[tech-debt] Distributed Rate Limiting #110
Description
Summary
Implement distributed rate limiting using Redis to ensure rate limits are enforced globally across all proxy instances, not just per-instance.
Priority: 🔴 Critical (Priority 1)
Impact: MEDIUM-HIGH - Rate limiting is per-instance, not global
Effort Estimate: 1-2 weeks
Current State
- Rate limiting is per-token, per-instance
- Each proxy instance has its own counters
- Multi-instance deployments can exceed intended rate limits
- No shared state across instances
Problem
In multi-instance deployments:
- Each instance tracks rate limits independently
- Total requests can be N × limit (where N = number of instances)
- No coordination between instances
- Rate limits are effectively meaningless in scaled deployments
Workaround (Current)
- Deploy single instance only
- Use sticky sessions to route same token to same instance
- Set conservative rate limits accounting for multiple instances
Proposed Solution
- Implement Redis-backed rate limit counters
- Add distributed locking for atomic increments
- Update tests for distributed scenario
- Document configuration and deployment
Acceptance Criteria
- Redis-backed rate limit counters implemented
- Distributed locking for atomic operations
- Rate limits enforced globally across all instances
- Graceful fallback if Redis is unavailable
- Configuration options for Redis connection
- Tests for distributed rate limiting
- Documentation updated
- Performance benchmarks showing minimal overhead
Related Issues
- Related to [db] Phase 5: PostgreSQL support (opt-in over SQLite) #57 (PostgreSQL support - production deployments need distributed rate limiting)
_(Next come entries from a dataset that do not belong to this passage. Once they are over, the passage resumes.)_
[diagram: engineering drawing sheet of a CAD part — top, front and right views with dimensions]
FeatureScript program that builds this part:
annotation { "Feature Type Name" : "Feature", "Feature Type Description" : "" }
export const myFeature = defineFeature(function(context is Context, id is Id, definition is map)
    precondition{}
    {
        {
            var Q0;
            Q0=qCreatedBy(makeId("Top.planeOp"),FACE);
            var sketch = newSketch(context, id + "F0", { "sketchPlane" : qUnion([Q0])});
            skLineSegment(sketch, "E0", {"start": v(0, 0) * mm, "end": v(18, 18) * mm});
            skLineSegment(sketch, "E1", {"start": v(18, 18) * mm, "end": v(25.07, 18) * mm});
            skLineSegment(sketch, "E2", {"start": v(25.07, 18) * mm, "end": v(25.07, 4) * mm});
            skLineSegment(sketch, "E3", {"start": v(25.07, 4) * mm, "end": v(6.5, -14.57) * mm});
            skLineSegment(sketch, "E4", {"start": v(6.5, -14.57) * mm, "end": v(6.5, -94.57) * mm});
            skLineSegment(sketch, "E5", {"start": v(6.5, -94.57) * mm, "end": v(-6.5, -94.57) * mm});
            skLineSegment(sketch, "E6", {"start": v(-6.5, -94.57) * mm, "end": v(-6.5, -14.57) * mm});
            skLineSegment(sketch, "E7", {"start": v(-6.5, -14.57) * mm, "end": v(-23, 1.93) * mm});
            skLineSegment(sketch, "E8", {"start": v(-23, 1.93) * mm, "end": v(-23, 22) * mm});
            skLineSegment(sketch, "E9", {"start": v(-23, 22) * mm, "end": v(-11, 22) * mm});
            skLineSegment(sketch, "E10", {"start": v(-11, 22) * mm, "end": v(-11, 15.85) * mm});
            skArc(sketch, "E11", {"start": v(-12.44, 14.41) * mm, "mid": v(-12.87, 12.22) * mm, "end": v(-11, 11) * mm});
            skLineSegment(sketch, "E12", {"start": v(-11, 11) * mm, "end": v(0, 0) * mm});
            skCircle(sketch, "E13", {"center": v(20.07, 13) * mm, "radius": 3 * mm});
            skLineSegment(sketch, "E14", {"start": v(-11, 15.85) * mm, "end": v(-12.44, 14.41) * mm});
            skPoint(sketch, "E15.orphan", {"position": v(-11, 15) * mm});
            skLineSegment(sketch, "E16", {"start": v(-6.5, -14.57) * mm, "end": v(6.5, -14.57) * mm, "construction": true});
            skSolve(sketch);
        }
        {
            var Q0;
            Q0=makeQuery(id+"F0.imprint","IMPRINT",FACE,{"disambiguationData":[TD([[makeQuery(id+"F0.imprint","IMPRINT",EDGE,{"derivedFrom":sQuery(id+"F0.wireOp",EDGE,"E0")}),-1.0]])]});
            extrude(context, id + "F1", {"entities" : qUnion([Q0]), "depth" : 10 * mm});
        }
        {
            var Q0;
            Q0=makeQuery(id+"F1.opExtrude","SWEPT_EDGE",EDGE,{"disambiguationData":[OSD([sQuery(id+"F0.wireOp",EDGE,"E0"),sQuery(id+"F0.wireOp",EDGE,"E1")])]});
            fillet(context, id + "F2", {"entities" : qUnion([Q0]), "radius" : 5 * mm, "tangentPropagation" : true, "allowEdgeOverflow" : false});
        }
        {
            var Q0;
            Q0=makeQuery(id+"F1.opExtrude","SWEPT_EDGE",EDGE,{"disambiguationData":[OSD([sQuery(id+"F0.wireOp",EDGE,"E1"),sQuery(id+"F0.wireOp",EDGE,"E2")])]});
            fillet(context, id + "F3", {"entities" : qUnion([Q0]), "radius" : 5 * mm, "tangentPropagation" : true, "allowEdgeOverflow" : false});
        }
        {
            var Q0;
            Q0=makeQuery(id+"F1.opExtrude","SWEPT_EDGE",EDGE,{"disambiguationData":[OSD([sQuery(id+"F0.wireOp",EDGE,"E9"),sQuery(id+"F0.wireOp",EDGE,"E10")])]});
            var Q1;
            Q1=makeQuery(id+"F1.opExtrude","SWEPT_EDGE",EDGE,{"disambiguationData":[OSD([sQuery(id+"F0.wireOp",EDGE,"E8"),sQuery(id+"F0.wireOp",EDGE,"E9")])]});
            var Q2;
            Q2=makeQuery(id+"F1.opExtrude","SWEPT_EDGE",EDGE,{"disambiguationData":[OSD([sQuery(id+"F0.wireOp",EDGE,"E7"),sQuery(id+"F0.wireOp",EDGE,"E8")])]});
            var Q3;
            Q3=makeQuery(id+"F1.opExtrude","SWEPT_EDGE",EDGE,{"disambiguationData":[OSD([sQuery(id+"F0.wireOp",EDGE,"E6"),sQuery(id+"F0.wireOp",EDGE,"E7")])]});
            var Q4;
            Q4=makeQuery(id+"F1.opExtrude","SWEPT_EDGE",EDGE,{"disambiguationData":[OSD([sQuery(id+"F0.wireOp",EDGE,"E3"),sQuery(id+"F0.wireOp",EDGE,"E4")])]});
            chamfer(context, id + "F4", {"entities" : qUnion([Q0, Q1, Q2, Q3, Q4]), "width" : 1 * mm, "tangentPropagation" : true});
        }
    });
- Related to brownfield architecture documentation
References
- Technical Debt Register:
docs/technical-debt.mdlines 75-101 - Brownfield Architecture:
docs/brownfield-architecture.md"Rate Limiting" section - PLAN.md line 347
Location
internal/token/ratelimit.go- Current rate limiting implementationinternal/eventbus/- Redis connection management (can be reused)
Note: This is a parent issue. Sub-issues will be created for specific implementation tasks.